→ **What you have to do**: Without copying any picture, transcribe exactly the lines of the data below from the one containing "Po co nam kino historyczne?" through the one containing "Всё про меня!".

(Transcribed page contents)

*** Block opens ***

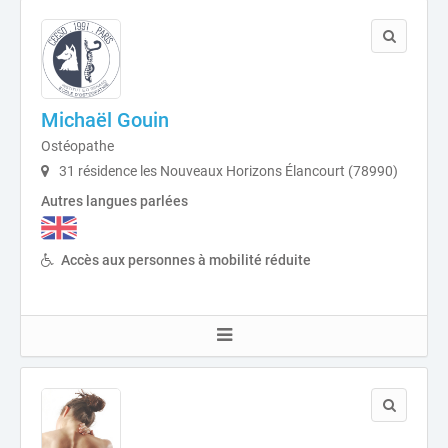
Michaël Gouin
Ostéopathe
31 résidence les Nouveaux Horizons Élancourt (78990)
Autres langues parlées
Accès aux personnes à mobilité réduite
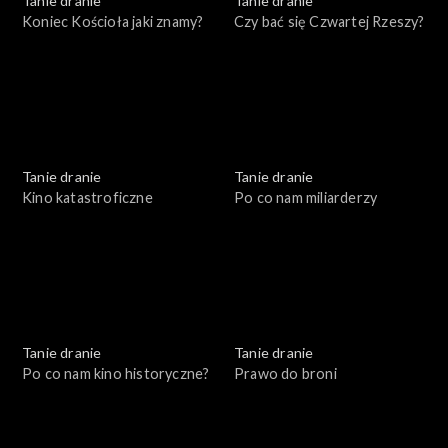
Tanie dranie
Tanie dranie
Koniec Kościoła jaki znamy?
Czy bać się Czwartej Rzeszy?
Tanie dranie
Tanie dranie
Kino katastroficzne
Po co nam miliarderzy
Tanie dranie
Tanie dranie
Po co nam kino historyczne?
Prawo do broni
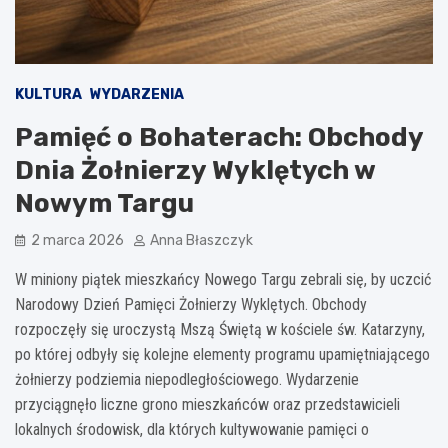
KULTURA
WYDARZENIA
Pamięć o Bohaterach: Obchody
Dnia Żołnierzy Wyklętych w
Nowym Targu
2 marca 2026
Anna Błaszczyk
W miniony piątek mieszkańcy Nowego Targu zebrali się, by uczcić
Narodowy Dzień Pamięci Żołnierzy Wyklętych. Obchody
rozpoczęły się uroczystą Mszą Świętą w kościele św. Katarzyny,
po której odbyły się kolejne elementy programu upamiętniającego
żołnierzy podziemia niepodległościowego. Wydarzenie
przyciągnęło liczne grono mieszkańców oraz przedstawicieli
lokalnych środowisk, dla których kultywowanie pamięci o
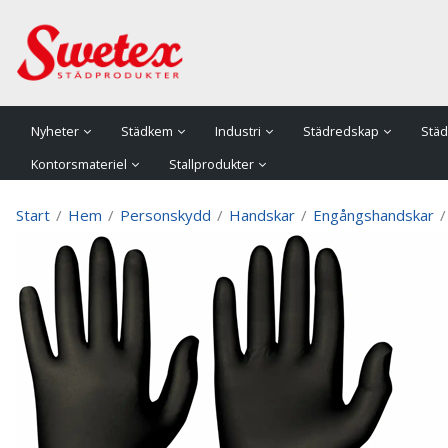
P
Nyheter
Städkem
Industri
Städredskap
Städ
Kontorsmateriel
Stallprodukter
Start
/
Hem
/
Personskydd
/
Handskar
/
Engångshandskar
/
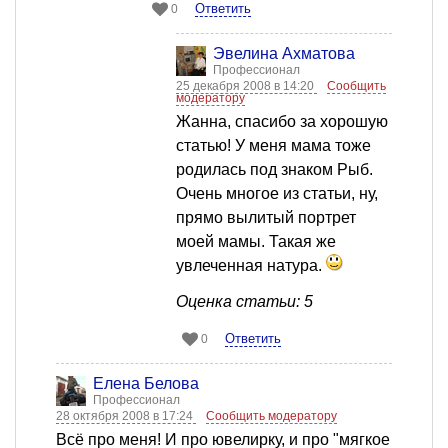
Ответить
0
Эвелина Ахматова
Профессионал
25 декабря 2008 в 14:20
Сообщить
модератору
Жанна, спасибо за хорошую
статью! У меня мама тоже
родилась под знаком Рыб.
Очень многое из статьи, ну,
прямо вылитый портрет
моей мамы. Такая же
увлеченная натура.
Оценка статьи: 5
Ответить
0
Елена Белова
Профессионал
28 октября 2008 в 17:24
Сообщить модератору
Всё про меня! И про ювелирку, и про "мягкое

*** Block closes ***
*** Block opens ***

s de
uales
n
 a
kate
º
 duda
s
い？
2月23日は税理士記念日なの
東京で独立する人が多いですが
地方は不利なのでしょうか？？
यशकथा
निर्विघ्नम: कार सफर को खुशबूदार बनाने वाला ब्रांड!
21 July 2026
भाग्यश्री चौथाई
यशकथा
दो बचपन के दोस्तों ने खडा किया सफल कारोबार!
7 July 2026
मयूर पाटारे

*** Block closes ***

→ **Your solution**:
Po co nam kino historyczne?
Prawo do broni
KULTURA
WYDARZENIA
Pamięć o Bohaterach: Obchody
Dnia Żołnierzy Wyklętych w
Nowym Targu
2 marca 2026
Anna Błaszczyk
W miniony piątek mieszkańcy Nowego Targu zebrali się, by uczcić
Narodowy Dzień Pamięci Żołnierzy Wyklętych. Obchody
rozpoczęły się uroczystą Mszą Świętą w kościele św. Katarzyny,
po której odbyły się kolejne elementy programu upamiętniającego
żołnierzy podziemia niepodległościowego. Wydarzenie
przyciągnęło liczne grono mieszkańców oraz przedstawicieli
lokalnych środowisk, dla których kultywowanie pamięci o
P
Nyheter
Städkem
Industri
Städredskap
Städ
Kontorsmateriel
Stallprodukter
Start
/
Hem
/
Personskydd
/
Handskar
/
Engångshandskar
/
Ответить
0
Эвелина Ахматова
Профессионал
25 декабря 2008 в 14:20
Сообщить
модератору
Жанна, спасибо за хорошую
статью! У меня мама тоже
родилась под знаком Рыб.
Очень многое из статьи, ну,
прямо вылитый портрет
моей мамы. Такая же
увлеченная натура.
Оценка статьи: 5
Ответить
0
Елена Белова
Профессионал
28 октября 2008 в 17:24
Сообщить модератору
Всё про меня! И про ювелирку, и про "мягкое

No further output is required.